These days it's a lot easier to start a software company than it used to be. With the plethora of cloud services available at the click of a mouse companies can focus less on infrastructure logistics and more on their product. In this way, startups have it easy.
Before I continue I have a confession to make - Marketpath is not a startup.
Wow! That felt good! You don't know how long I've been holding on to that secret.
Ok, so maybe you read the about us page and you already knew that. We've been around since 2001.
We've claimed that we're like a startup but, in reality, that is far from the truth. We are established, healthy, and revenue positive. But along with being healthy we have our share of legacy systems with legacy problems. More specifically, we have a lot of old equipment running our infrastructure.
In 2001, we purchased our first server. It was a Dell Poweredge 2500. I remember, because I bought it and was excited about the possibilities for that powerful server. General websites and web applications were a piece of cake. So, we added an email server and database to it. Then, over the next several years, we bought another server and then another. Initially, we only managed the servers. But then it changed.
In 2004, we moved to nFrame, a data center in Carmel, IN. Since then, we've had to buy all the firewalls, routers, switches, backup devices, metered PDU's, and all the other fun that comes along with managing a SaaS infrastructure. And that's just the hardware. There was a slew of software for everything from email to backups to databases.
For a small resourceful staff this was one heck of a burden, especially when things went wrong. We had to worry about single points of failure in infrastructure, server hard drives, backplanes, power supplies, fans, memory, SCSI cards, NIC's, and many, many other intricate and complicated devices going kaput. And then there was the software maintenance.
Me and other staff have spent many long nights standing above the air conditioning panel right in front of our rack. Luckily, in all these years, our longest outage for any website was limited to about 4 hours. And that's because when the you-know-what hits the fan, we got very creative.

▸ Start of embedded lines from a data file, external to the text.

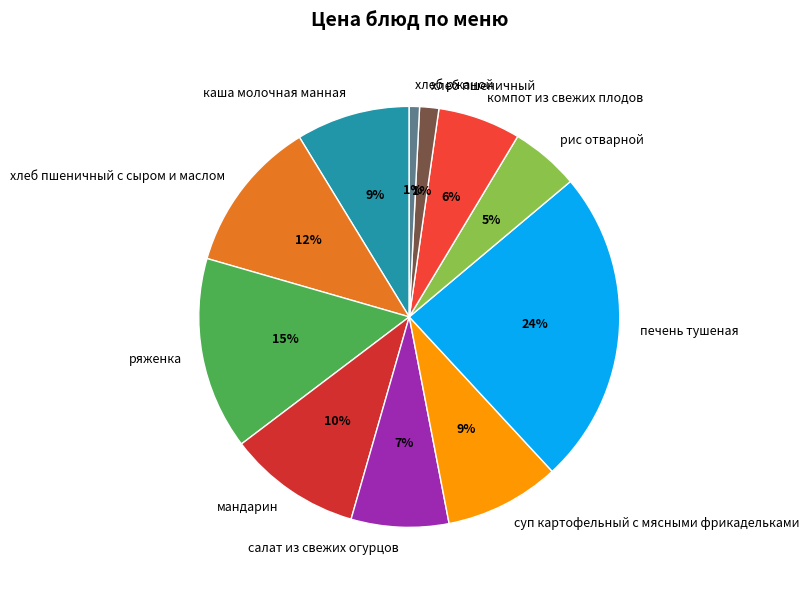

To the nearest percent, what is the difference between the largest and smallest slice percentages?

23%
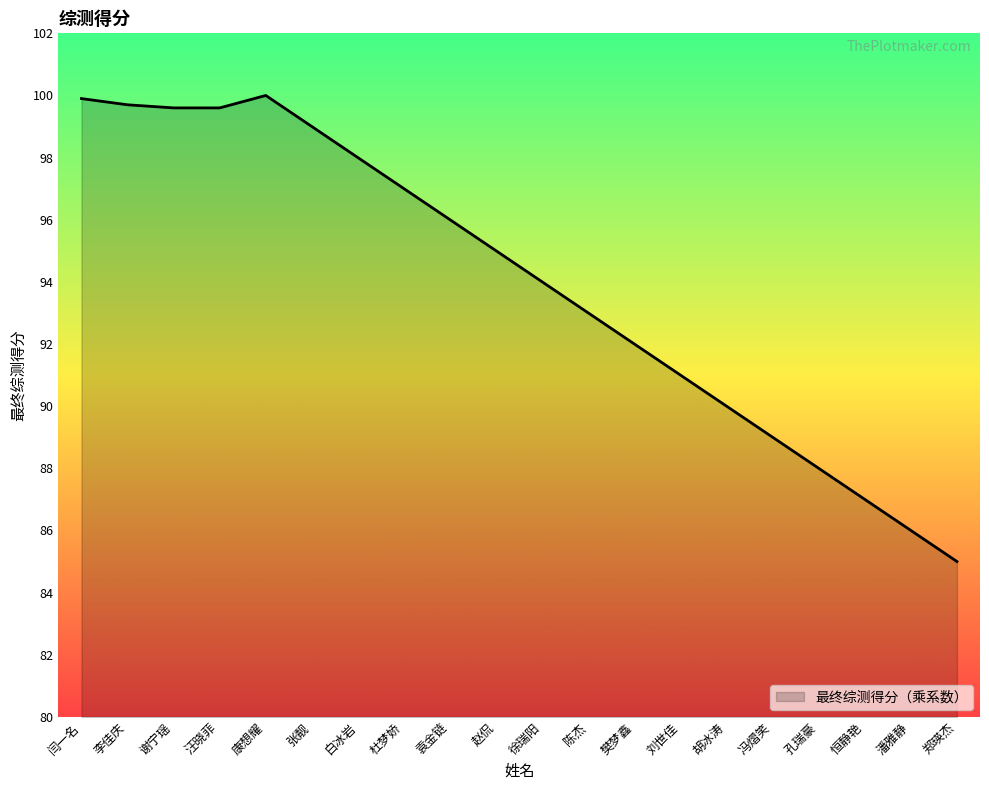

What position from the right is 潘雅静?

2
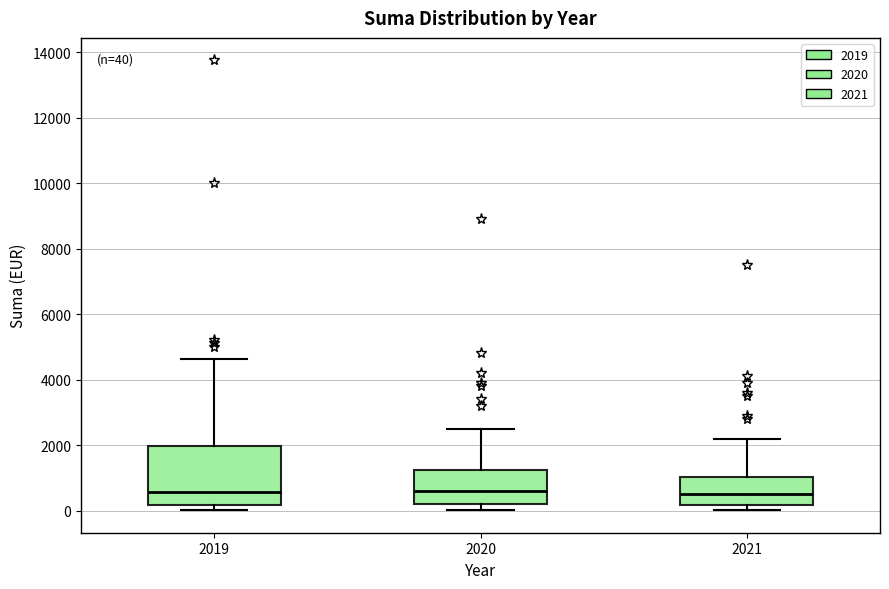

Comparing the boxes themselves (not the whiskers), which one is the tallest?

2019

Startups don't have to worry about infrastructure - at least in the same sense that Marketpath and every other software company that's been around for more than five years has had to. Infrastructure is a huge resource suck. Proper planning, implementation, and maintenance should be full time jobs. When everything seemed to be humming along nicely, some small issue was festering behind the scenes getting ready to rear its ugly face.
Startups can focus on building software and leave the infrastructure to the experts. Now there's Amazon Web Services, Microsoft Azure, Rackspace, and many more infrastructure-as-a-service (IaaS) companies. These companies handle all the gory details and monitoring of core hardware devices. They provide virtual servers and other services that can be plugged into easily.
Now, instead of having to high-tail it over to the local data center, customers simply jump on their iPad, launch the web portal and restart a server or provision more. Only the exact infrastructure necessary is deployed. In the past, we had to buy more hardware than we actually needed so we could scale up to meet demand. There were intricate formulas (that I never used) to calculate capacity needed now vs. capacity needed down the road.
Startups have this provisioning capability at their fingertips and can dedicate their time to building their business and building great software.
Don't get me wrong. Established companies have this too and often implement new projects in virtual environments. It's the legacy software that is the slow moving snail of adoption.
At Marketpath, we began our virtualization quest last summer. We implemented our internal project management and support system which was a simple database and web application. Not too bad.